Information provided START
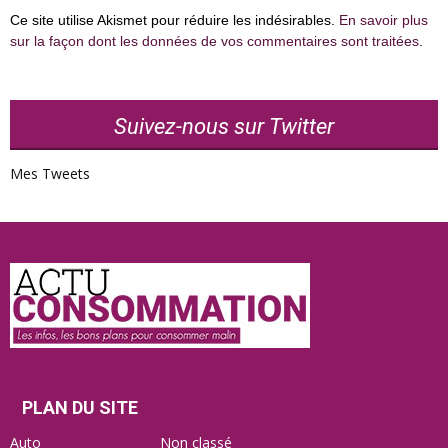
Ce site utilise Akismet pour réduire les indésirables.
En savoir plus
sur la façon dont les données de vos commentaires sont traitées
.
Suivez-nous sur Twitter
Mes Tweets
Actu
Consommation
PLAN DU SITE
Auto
Non classé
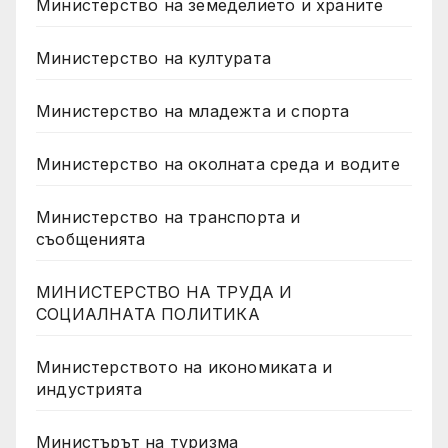
Министерство на земеделието и храните
Министерство на културата
Министерство на младежта и спорта
Министерство на околната среда и водите
Министерство на транспорта и
съобщенията
МИНИСТЕРСТВО НА ТРУДА И
СОЦИАЛНАТА ПОЛИТИКА
Министерството на икономиката и
индустрията
Министърът на туризма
Information provided END
**Work to be completed**. Pick out each line above that contains the word "земеделието". Copy those lines unchanged.

**Output below**.
Министерство на земеделието и храните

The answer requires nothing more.